» **The task**: Scan the entries and copy each line where the word "table" is present.

-------------------------

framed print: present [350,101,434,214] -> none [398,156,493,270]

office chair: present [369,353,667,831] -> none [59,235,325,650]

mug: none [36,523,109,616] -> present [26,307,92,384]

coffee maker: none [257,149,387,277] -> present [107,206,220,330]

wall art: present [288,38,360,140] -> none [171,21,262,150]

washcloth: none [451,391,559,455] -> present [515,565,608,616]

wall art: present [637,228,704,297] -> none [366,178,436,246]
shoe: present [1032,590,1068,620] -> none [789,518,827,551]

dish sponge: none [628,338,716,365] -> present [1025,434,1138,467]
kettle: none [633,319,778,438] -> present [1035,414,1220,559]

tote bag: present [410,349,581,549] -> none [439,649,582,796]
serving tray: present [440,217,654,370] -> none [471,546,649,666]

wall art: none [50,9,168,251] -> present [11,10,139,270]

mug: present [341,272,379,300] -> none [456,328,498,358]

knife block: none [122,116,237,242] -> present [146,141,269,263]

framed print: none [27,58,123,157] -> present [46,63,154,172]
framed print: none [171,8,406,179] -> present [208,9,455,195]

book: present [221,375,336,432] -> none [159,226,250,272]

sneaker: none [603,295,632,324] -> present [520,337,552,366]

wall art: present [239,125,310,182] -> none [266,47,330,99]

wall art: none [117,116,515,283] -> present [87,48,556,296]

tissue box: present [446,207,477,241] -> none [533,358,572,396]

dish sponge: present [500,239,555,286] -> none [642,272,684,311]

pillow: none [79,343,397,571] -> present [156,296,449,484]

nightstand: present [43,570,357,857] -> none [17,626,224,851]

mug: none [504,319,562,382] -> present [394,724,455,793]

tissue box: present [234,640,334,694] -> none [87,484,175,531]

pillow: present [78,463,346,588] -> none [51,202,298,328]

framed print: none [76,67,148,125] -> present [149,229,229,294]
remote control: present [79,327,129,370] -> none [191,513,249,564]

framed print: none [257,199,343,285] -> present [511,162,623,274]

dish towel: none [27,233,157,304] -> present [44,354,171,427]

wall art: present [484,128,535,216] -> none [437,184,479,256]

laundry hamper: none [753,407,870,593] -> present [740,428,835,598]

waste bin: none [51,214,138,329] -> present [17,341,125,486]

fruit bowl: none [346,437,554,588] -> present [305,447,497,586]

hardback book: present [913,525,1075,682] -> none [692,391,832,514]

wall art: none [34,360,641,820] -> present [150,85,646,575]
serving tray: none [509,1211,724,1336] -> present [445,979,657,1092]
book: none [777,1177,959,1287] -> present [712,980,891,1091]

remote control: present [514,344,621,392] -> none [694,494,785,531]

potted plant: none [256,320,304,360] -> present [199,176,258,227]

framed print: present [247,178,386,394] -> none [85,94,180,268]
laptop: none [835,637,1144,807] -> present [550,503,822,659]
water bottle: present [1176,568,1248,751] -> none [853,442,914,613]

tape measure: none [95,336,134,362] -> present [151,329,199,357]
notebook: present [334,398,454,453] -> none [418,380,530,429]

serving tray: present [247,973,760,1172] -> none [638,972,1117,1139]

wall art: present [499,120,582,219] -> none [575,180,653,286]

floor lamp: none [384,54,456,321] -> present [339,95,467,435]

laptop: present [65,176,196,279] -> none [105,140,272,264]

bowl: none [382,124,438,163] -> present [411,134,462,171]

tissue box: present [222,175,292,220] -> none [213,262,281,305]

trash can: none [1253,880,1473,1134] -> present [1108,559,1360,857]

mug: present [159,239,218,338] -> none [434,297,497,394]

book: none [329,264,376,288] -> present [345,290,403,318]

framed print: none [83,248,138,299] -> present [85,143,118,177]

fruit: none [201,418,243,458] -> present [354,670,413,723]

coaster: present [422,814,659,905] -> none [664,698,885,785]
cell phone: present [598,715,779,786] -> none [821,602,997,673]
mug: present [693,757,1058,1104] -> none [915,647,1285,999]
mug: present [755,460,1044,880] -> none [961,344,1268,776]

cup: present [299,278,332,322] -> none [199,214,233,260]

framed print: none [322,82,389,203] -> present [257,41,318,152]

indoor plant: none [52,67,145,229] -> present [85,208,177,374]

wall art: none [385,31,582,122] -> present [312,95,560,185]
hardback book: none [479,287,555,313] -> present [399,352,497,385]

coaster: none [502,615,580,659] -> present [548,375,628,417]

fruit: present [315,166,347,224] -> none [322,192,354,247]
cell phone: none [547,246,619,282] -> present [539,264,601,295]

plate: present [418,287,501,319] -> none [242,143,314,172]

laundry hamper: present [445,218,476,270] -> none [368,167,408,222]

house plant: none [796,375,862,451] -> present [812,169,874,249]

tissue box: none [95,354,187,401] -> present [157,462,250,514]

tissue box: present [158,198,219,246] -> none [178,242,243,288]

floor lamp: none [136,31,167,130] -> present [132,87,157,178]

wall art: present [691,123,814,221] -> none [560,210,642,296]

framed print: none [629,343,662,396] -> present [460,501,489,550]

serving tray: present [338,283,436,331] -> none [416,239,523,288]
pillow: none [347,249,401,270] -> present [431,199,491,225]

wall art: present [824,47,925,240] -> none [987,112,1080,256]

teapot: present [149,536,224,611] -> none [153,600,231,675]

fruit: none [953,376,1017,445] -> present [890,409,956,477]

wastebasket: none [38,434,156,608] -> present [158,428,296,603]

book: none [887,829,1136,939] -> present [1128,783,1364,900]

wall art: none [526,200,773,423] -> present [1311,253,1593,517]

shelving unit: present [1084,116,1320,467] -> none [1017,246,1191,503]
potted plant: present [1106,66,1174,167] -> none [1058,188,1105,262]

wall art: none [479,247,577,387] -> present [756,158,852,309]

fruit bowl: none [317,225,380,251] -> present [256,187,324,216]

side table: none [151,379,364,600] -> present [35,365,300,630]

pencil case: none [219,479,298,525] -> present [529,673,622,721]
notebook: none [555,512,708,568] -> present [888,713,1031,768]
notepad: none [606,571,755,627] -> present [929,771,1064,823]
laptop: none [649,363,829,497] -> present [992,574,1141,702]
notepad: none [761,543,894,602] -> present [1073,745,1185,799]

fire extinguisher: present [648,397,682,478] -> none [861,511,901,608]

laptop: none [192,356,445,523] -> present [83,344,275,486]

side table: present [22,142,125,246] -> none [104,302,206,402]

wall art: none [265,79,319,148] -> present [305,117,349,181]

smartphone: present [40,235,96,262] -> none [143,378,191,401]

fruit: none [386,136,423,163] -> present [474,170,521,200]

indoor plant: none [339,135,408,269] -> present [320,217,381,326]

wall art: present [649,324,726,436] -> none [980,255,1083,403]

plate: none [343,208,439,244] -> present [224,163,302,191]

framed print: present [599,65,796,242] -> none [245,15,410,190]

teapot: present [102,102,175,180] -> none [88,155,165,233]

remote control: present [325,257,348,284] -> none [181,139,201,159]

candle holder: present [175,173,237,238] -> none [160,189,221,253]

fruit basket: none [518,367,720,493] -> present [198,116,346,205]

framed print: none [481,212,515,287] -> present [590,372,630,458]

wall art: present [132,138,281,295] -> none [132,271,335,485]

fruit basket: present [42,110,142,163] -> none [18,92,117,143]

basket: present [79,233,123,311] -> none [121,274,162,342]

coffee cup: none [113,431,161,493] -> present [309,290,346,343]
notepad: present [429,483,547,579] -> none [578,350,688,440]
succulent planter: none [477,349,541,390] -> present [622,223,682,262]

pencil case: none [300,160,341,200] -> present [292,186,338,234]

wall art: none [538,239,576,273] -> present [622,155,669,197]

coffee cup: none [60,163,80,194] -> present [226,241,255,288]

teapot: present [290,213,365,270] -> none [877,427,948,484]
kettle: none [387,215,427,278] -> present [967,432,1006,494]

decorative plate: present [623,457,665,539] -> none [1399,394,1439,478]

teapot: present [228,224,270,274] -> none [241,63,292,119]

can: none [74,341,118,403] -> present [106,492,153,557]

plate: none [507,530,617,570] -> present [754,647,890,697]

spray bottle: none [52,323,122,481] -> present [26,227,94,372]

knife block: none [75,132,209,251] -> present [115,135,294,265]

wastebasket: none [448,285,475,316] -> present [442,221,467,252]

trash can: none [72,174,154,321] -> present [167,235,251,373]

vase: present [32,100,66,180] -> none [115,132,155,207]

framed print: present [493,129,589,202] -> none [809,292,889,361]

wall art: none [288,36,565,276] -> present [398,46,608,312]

-------------------------

» **Exercise result**:
side table: none [151,379,364,600] -> present [35,365,300,630]
side table: present [22,142,125,246] -> none [104,302,206,402]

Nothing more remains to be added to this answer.